EXERCISE DETAILS
Exactly as they appear, copy the lines from the start of the entries below to the line containing "-Präsidentin eröffnet Countdown für", both ends included.

(INFORMATION PROVIDED begins)

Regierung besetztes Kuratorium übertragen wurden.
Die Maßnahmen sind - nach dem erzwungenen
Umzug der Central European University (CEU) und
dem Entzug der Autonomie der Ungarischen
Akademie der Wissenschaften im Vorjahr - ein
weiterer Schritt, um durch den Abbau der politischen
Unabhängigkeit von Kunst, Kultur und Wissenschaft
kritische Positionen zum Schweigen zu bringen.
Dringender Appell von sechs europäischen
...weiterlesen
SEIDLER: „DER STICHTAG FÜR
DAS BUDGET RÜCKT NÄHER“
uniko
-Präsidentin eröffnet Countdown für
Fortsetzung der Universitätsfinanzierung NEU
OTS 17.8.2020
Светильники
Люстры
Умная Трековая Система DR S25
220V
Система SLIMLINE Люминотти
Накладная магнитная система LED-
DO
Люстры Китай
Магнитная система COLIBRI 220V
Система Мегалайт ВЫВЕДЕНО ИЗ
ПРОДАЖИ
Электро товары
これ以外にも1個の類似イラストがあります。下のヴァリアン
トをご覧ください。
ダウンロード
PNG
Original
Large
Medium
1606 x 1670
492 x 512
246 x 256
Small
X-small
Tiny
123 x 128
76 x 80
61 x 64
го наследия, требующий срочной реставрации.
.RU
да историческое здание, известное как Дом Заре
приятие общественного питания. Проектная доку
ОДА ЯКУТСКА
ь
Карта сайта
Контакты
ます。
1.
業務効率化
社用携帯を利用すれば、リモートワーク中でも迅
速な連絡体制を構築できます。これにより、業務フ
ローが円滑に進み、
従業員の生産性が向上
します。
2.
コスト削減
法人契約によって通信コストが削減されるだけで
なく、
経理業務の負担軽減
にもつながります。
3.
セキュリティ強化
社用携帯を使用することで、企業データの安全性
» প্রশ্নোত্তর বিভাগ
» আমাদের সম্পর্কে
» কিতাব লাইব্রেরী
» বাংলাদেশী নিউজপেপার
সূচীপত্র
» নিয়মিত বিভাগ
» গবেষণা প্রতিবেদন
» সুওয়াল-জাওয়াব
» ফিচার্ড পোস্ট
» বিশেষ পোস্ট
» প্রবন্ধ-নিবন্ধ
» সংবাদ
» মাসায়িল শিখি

(INFORMATION PROVIDED ends)

RESULT OF THIS TASK
Regierung besetztes Kuratorium übertragen wurden.
Die Maßnahmen sind - nach dem erzwungenen
Umzug der Central European University (CEU) und
dem Entzug der Autonomie der Ungarischen
Akademie der Wissenschaften im Vorjahr - ein
weiterer Schritt, um durch den Abbau der politischen
Unabhängigkeit von Kunst, Kultur und Wissenschaft
kritische Positionen zum Schweigen zu bringen.
Dringender Appell von sechs europäischen
...weiterlesen
SEIDLER: „DER STICHTAG FÜR
DAS BUDGET RÜCKT NÄHER“
uniko
-Präsidentin eröffnet Countdown für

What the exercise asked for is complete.